Вовка опять промолчал, даже губы сжал поплотнее, бросил на Андрея чистый, откровенно встревоженный взгляд.
— Думаешь, я тебя отговаривать буду? Нет, Владимир, не буду. Я ведь тоже из дома бегал. Да и не таким мальцом, уже постарше был — школу кончал. Тогда война во Вьетнаме шла, слыхал об этом?
Вовка кивнул:
— С американцами?
— Ну, да. И так мне вьетнамцев жалко стало: такие они маленькие — я в газете видел, — худенькие, как пацаны совсем…
— А американцы здоровые, мордастые, с вертолетами, — поддержал Вовка.
Они вышли к шоссе, сели рядом на скамеечку под грибком. Вовка поставил рюкзак на колени, уперся в него подбородком, ждал.
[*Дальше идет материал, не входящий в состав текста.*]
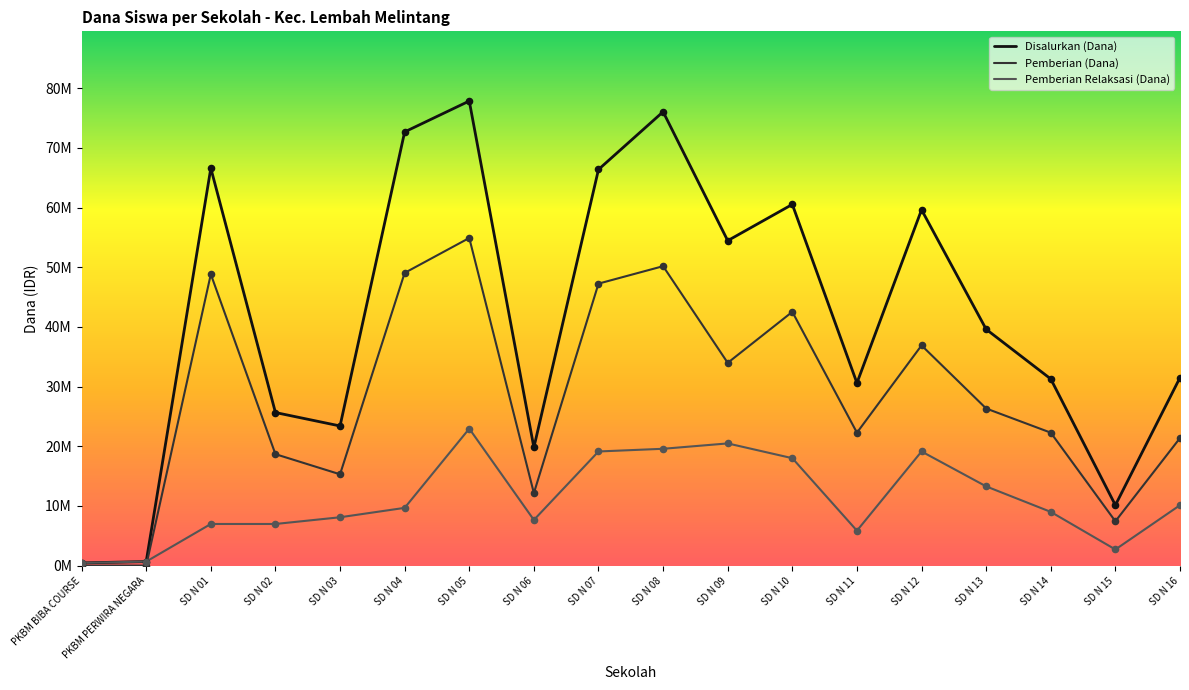

Is the value of Pemberian (Dana) at SD N 09 greater than the value of Disalurkan (Dana) at SD N 10?

No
— Собрался я и пошел в военкомат, принес заявление — хочу помочь вьетнамскому народу в справедливой борьбе против жестоких интервентов. Военком — он у нас хороший был, фронтовик — руку мне пожал, говорит, спасибо, вьетнамский народ очень нуждается в твоей помощи. Мы, говорит, из таких юных добровольцев решили создать особый отряд десантников. Завтра собираем всех, и ты приходи.
— Значит, ты, дядя Андрей, и во Вьетнаме воевал? А я и не знал!
— Нет, Владимир, ты слушай дальше. Собрались мы, посадили нас в машину, военком с нами, всю дорогу боевые песни пели, радовались — думали, оружие получать едем. И правда, приехали в воинскую часть. Построили нас и повели на полигон, где десантники тренируются. Смотрим — впереди чего только не настроено: и какие-то бревна на разной высоте, и лестницы всякие, и проволока колючая накручена, и, знаешь, такая стенка в виде дома с окошками. Военком говорит: "Это, ребята, полоса препятствий". И тут видим — выскакивает из окопа солдат в берете и с автоматом и на эту самую полосу. Как он начал по ней мелькать — преодолевать — ловко так, быстро: с бревна на бревно, под проволоку, на какие-то качели, а с них как даст очередь, а потом к дому — в одно окошко гранату, в другое и сам туда же, будто и себя в это окно бросил. Выскакивает, а рядом вражеские солдаты стоят — манекены, куклы такие, — он одного штыком, другого прикладом, третьего ногой в пузо и — дальше. Вдруг впереди как вспыхнет, и он прямо в огонь, проскочил, пламя с одежды сбил — и к машине. Завел и помчался, по канавам, по мосткам, разогнал ее и прямо в машине через окоп перепрыгнул мы все ахнули. Смотрит на нас военком, улыбается. Кто, говорит, повторить может? Один из нас попробовал — с первого же бревна свалился. "Все понятно, ребята?" — говорит военком…
— Дядя Андрей, — отчаянно завопил Вовка. — Я ведь тоже все понимаю, я ведь и учебники с собой взял, даже за два класса! Батя мой на границе служил, два раза нарушителей задерживал и товарища, который поранился, спас! А я за всю жизнь еще ни одного подвига не совершил!
Андрей положил ему руку на плечо, сказал серьезно:
— Хороший ты человек, Вовка. Если останешься таким, обязательно подвиг совершишь.
Вовка опустил голову, с каким-то тихим отчаянием покачал ею:
— Не совершу. Боязливый я, темноты боюсь. И пьяниц. Я для того и уезжать собрался, чтобы закалить себя от страха…
— Постой, постой, — удивился Андрей. — Это ты-то боязливый? Ничего себе! А с Куманьком кто подрался? Он же насколько старше и сильнее, а?
— Подраться любой дурак сможет. Особенно за справедливость…
— Ах ты, Вовка, Вовка, — не удержался Андрей и, обняв, притянул его к себе. — Пойдем-ка, Вовка, домой — мать-то волнуется.